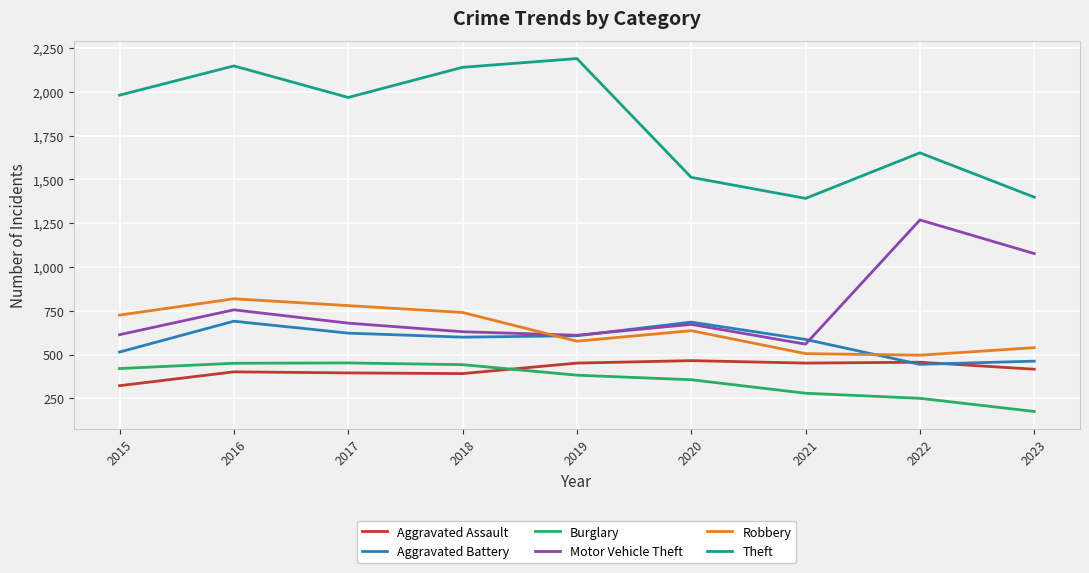

Is the value of Burglary at 2017 greater than the value of Robbery at 2017?

No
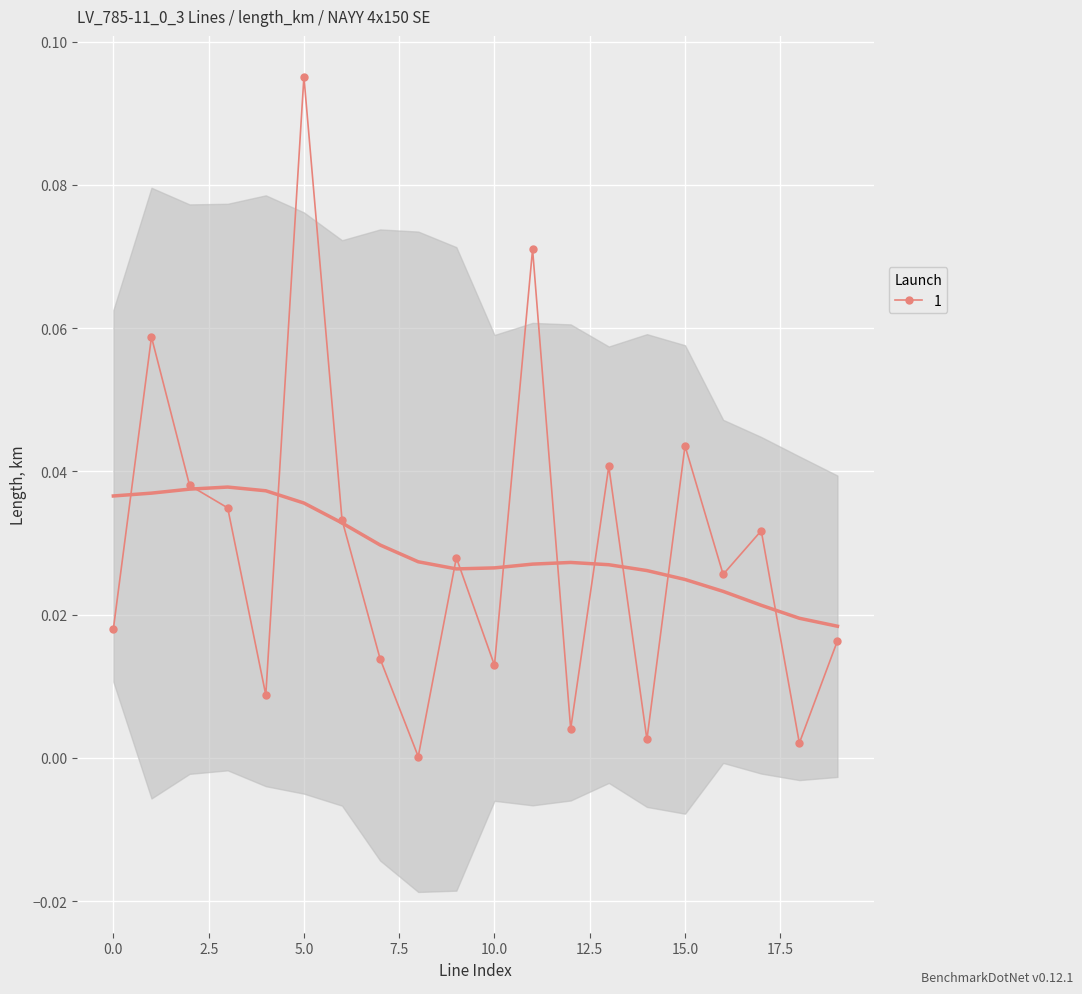

How many interior local valleys does the 1 series have?

7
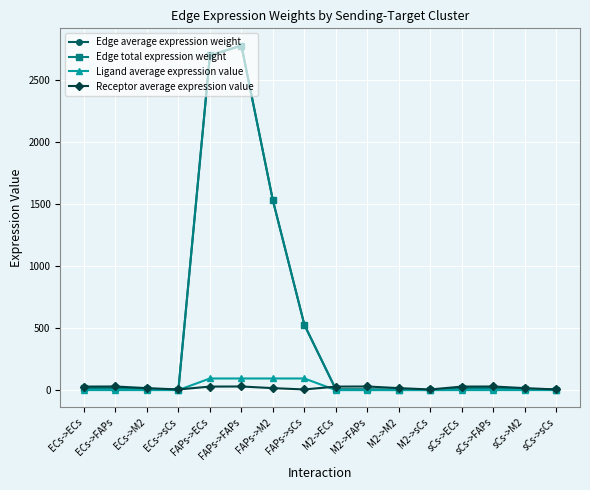

Does the chart have visible grid lines?

Yes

**JOB ITEM:** Can you copy word for word the stretch of the data from the line containing "How many interior" through the end of the data, leaving the pictures out?

**EXERCISE SOLUTION:**
How many interior local valleys does the 1 series have?

7

Does the chart have visible grid lines?

Yes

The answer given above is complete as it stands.